Die darf nur aus dem Stand auf Raumgewinn bis in die Endzone weitergespielt werden. Besonders ist dabei der Verzicht auf Schiedsrichter, Fouls bei dem kontaktlos anlegten Spiel regeln die fünfköpfigen Mannschaften selbst. Dazu treten übrigens dann auch noch gemischte Teams an, was Ultimate Frisbee als äußerst geeignet für den Schul-Sportunterricht auszeichnet. Für Schulprojekte am Klaus-Steilmann-Berufskolleg und auch für Lehrerfortbildungen sollen die Altenbochumer Studenten jedenfalls schon gebucht werden.

Fortsetzung im Unterricht

Auf diesen nachhaltigen Aspekt, Erkenntnisse und Kontakte aus dem inzwischen neunten Gesundheitstag unter dem Titel „Push for Health“ mitzunehmen und im Unterricht zukünftig weiter zu behandeln, setzt das Kolleg bei der Reihe ganz besonders.

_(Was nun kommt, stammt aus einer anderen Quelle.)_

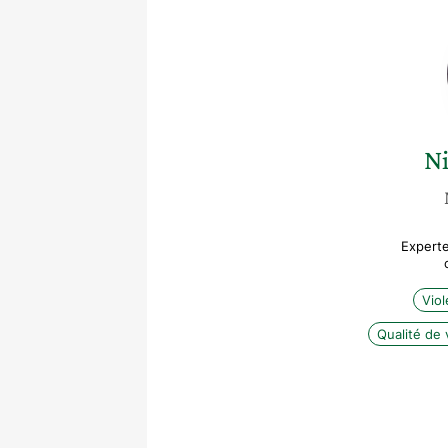
N
Experte
Vio
Qualité de v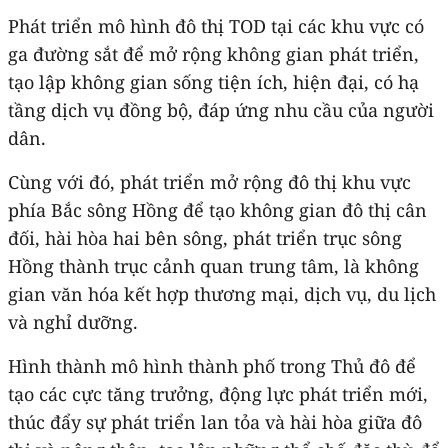
Phát triển mô hình đô thị TOD tại các khu vực có
ga đường sắt để mở rộng không gian phát triển,
tạo lập không gian sống tiện ích, hiện đại, có hạ
tầng dịch vụ đồng bộ, đáp ứng nhu cầu của người
dân.
Cùng với đó, phát triển mở rộng đô thị khu vực
phía Bắc sông Hồng để tạo không gian đô thị cân
đối, hài hòa hai bên sông, phát triển trục sông
Hồng thành trục cảnh quan trung tâm, là không
gian văn hóa kết hợp thương mại, dịch vụ, du lịch
và nghỉ dưỡng.
Hình thành mô hình thành phố trong Thủ đô để
tạo các cực tăng trưởng, động lực phát triển mới,
thúc đẩy sự phát triển lan tỏa và hài hòa giữa đô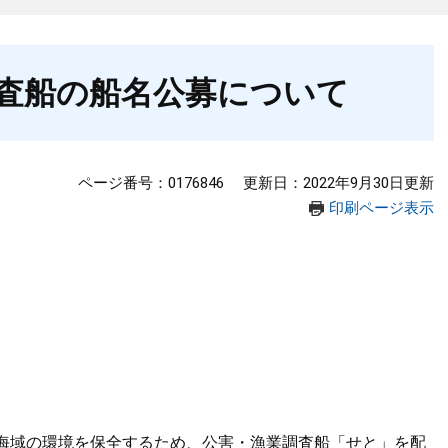
査船の船名公募について
ページ番号：0176846
更新日：2022年9月30日更新
印刷ページ表示
海域の環境を保全するため、公害・漁業調査船「せと」を配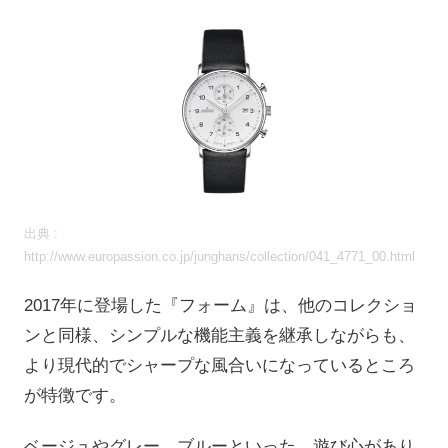
出典 :
http://www.europassion.co.jp/junghans/collection/041_4771_00.html
2017年に登場した『フォーム』は、他のコレクショ
ンと同様、シンプルな機能主義を継承しながらも、
より現代的でシャープな風合いになっているところ
が特徴です。
ベージュやグレー、ブルーといった、遊び心があり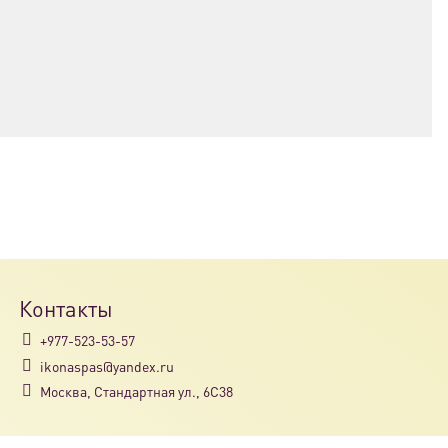
Контакты
+977-523-53-57
ikonaspas@yandex.ru
Москва, Стандартная ул., 6С38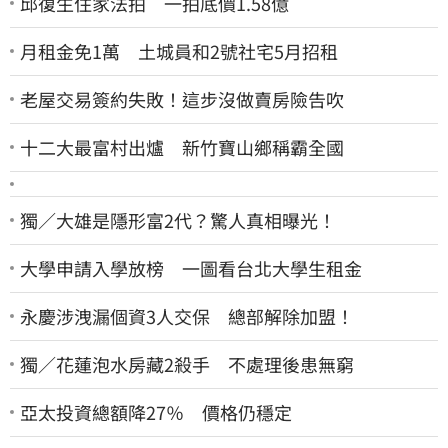
邱復生住家法拍 一拍底價1.58億
月租金免1萬 土城員和2號社宅5月招租
老屋交易簽約失敗！這步沒做賣房險告吹
十二大最富村出爐 新竹寶山鄉稱霸全國
獨／大雄是隱形富2代？驚人真相曝光！
大學申請入學放榜 一圖看台北大學生租金
永慶涉洩漏個資3人交保 總部解除加盟！
獨／花蓮泡水房藏2殺手 不處理後患無窮
亞太投資總額降27％ 價格仍穩定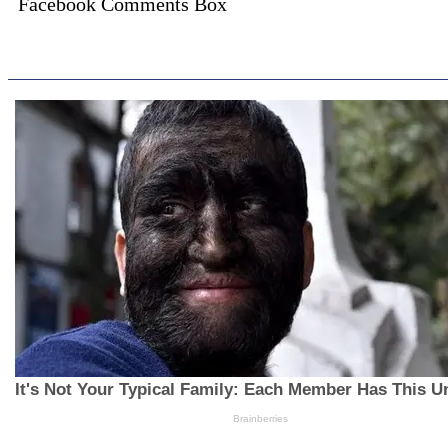
Facebook Comments Box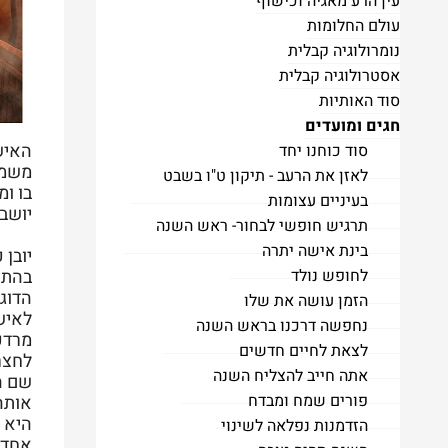
עין הרע מאגיה וכישוף
עולם החלומות
נומרולוגיה קבלית
אסטרולוגיה קבלית
סוד האותיות
חגים ומועדים
האיש
סוד כוחנו יחד
משמש
לאזן את הרעב - תיקון ט"ו בשבט
בו ו
בעיניים עצומות
יושב
תרגיש חופשי לבחור- ראש השנה
בינת אישה יתרה
יובן 
לחופש נולד
בהתפ
הדוג
הזמן עושה את שלו
לאישה
נחפשה דרכנו בראש השנה
מרדכ
לצאת לחיים חדשים
לחצר
אתה חייב להצליח השנה
שם ה
פורים שמח ומבדח
אותה 
היא 
הזדמנות נפלאה לשינוי
אחד ה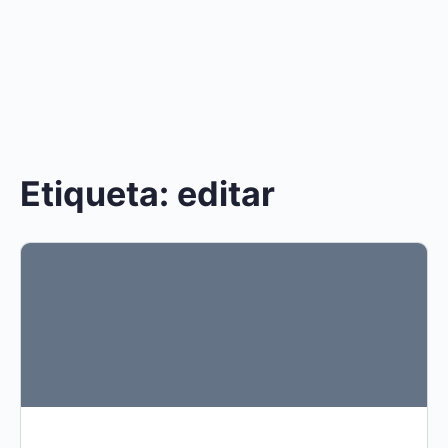
Etiqueta:
editar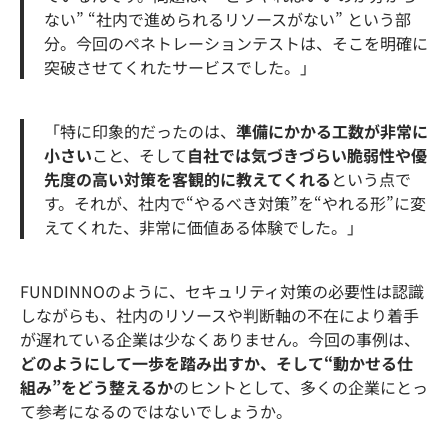
ない” “社内で進められるリソースがない” という部
分。今回のペネトレーションテストは、そこを明確に
突破させてくれたサービスでした。」
「特に印象的だったのは、
準備にかかる工数が非常に
小さい
こと、そして
自社では気づきづらい脆弱性や優
先度の高い対策を客観的に教えてくれる
という点で
す。それが、社内で“やるべき対策”を“やれる形”に変
えてくれた、非常に価値ある体験でした。」
FUNDINNOのように、セキュリティ対策の必要性は認識
しながらも、社内のリソースや判断軸の不在により着手
が遅れている企業は少なくありません。今回の事例は、
どのようにして一歩を踏み出すか、そして“動かせる仕
組み”をどう整えるか
のヒントとして、多くの企業にとっ
て参考になるのではないでしょうか。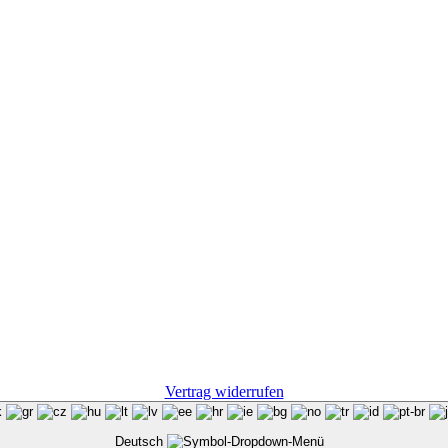
Vertrag widerrufen
Deutsch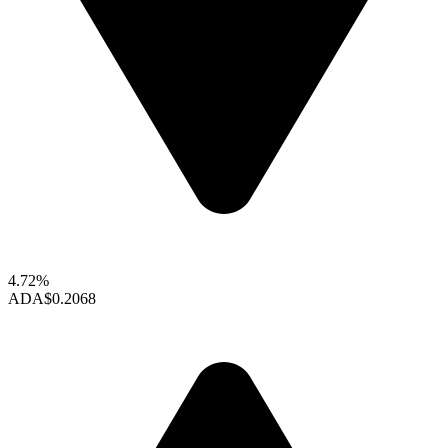
4.72%
ADA
$0.2068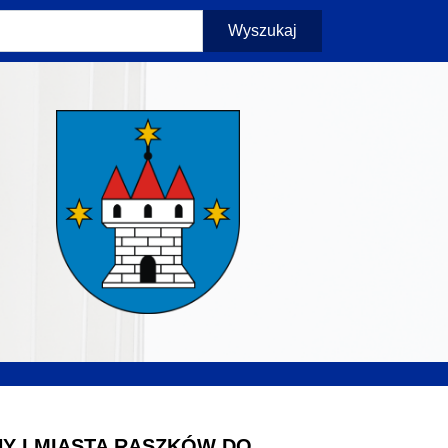
Wyszukaj
Y I MIASTA RASZKÓW DO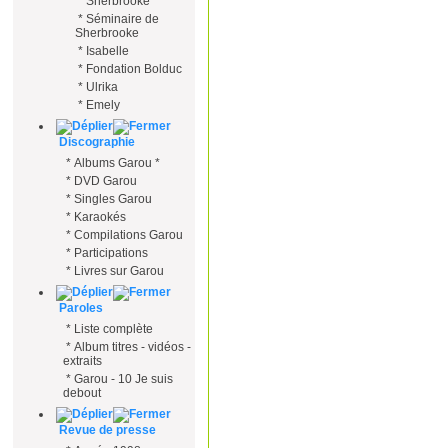
*
Sherbrooke
*
Séminaire de
Sherbrooke
*
Isabelle
*
Fondation Bolduc
*
Ulrika
*
Emely
Discographie
*
Albums Garou *
*
DVD Garou
*
Singles Garou
*
Karaokés
*
Compilations Garou
*
Participations
*
Livres sur Garou
Paroles
*
Liste complète
*
Album titres - vidéos -
extraits
*
Garou - 10 Je suis
debout
Revue de presse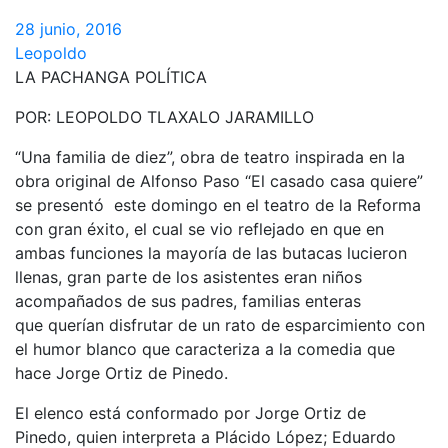
28 junio, 2016
Leopoldo
LA PACHANGA POLÍTICA
POR: LEOPOLDO TLAXALO JARAMILLO
“Una familia de diez”, obra de teatro inspirada en la
obra original de Alfonso Paso “El casado casa quiere”
se presentó este domingo en el teatro de la Reforma
con gran éxito, el cual se vio reflejado en que en
ambas funciones la mayoría de las butacas lucieron
llenas, gran parte de los asistentes eran niños
acompañados de sus padres, familias enteras
que querían disfrutar de un rato de esparcimiento con
el humor blanco que caracteriza a la comedia que
hace Jorge Ortiz de Pinedo.
El elenco está conformado por Jorge Ortiz de
Pinedo, quien interpreta a Plácido López; Eduardo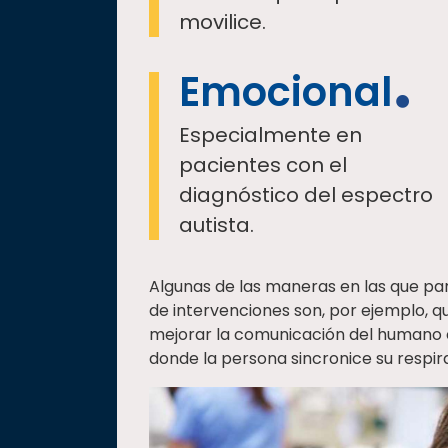
movilice.
Emocional
Especialmente en
pacientes con el
diagnóstico del espectro
autista.
Algunas de las maneras en las que par
de intervenciones son, por ejemplo, q
mejorar la comunicación del humano 
donde la persona sincronice su respira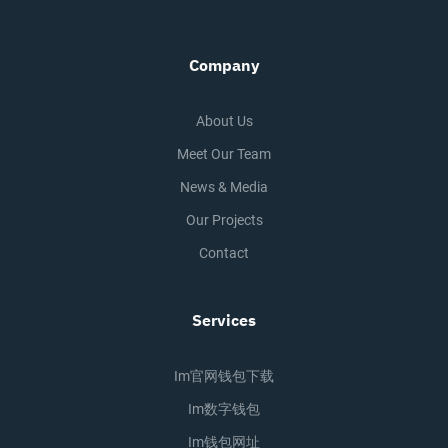
Company
About Us
Meet Our Team
News & Media
Our Projects
Contact
Services
Im官网钱包下载
Im数字钱包
Im钱包网址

„Erlaubt ist, was Spaß macht“ lautete die Devise, um Besucher für gesundheitsfördernde Maßnahmen zu sensibilisieren. Nicht fehlen durften dabei generelle Informationen zu einem gesunden Lebenswandel „Wie motiviere ich (mich) zum Sport?“ und die Bedeutung der Psyche für das Wohlbefinden oder auch bürgerschaftliches Engagement in der Tafel.